Николай Васильевич, пробормотав «в Греции все есть», достал из бардачка плоскую фляжку. Открутил от нее вместительную крышечку, набулькал туда с горкой:

– Выпей, Дусенька. Оформись. И туфельки свои на каблучках надень.

Дуся выпила, зажмурилась. Некоторое время прислушивалась к ощущениям – на пустой желудок забирало быстро. И в результате, томно поведя очами, проворковала:

– Николай Васильевич, а если я тебя «папочкой» называть буду, это как – не перебор?

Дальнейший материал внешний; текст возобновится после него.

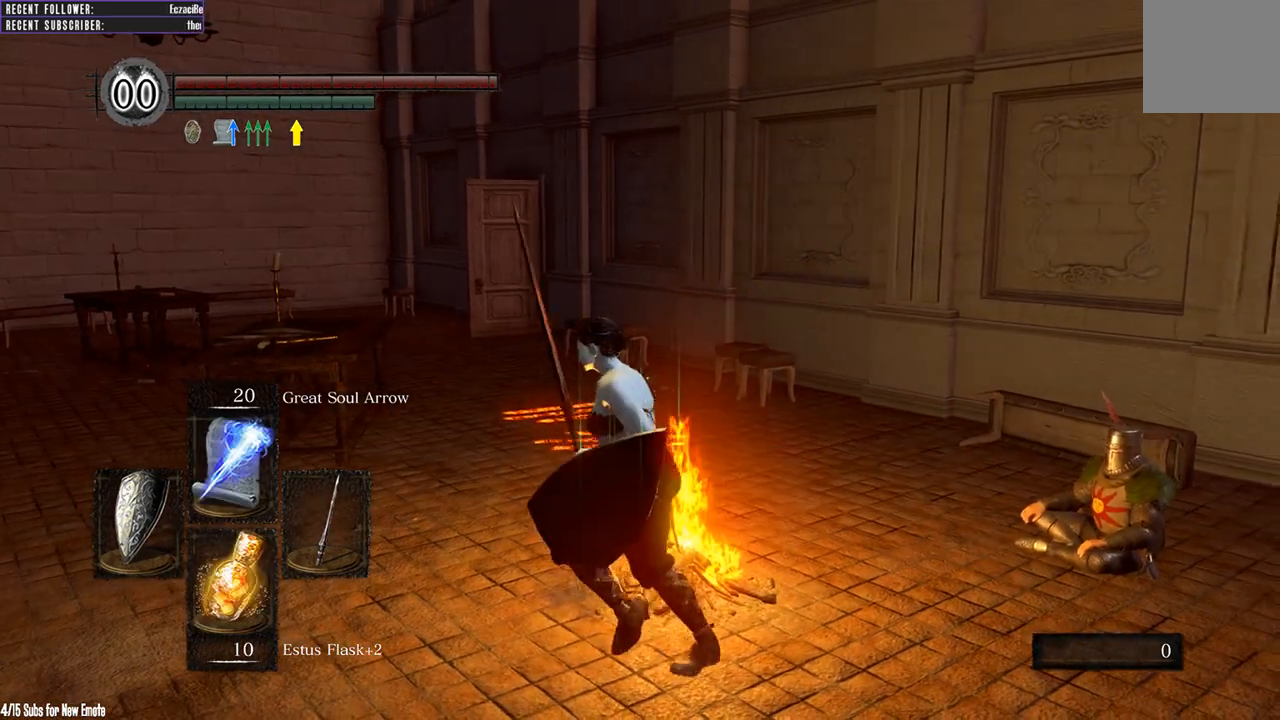
{"buttons": [], "left_stick": "down-left", "right_stick": "center", "events": [[100, "right_stick", "left"], [117, "left_stick", "down"], [217, "left_stick", "right"], [283, "right_stick", "center"], [317, "left_stick", "up"], [400, "left_stick", "down-left"]]}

Васильевич пригляделся к пьяненькой помощнице, понял, что Евдокия подбирает правильную ноту для начала выступления, кивнул:

– Уви, мон шер. Называй как хочешь. Хоть «папулей», хоть «драгоценным козликом»…

Минут через десять гламурная композиция из подвыпившей Дуси, бантов и каблуков произвела фурор. Верная себе отличница Землероева выступала на пять с плюсом.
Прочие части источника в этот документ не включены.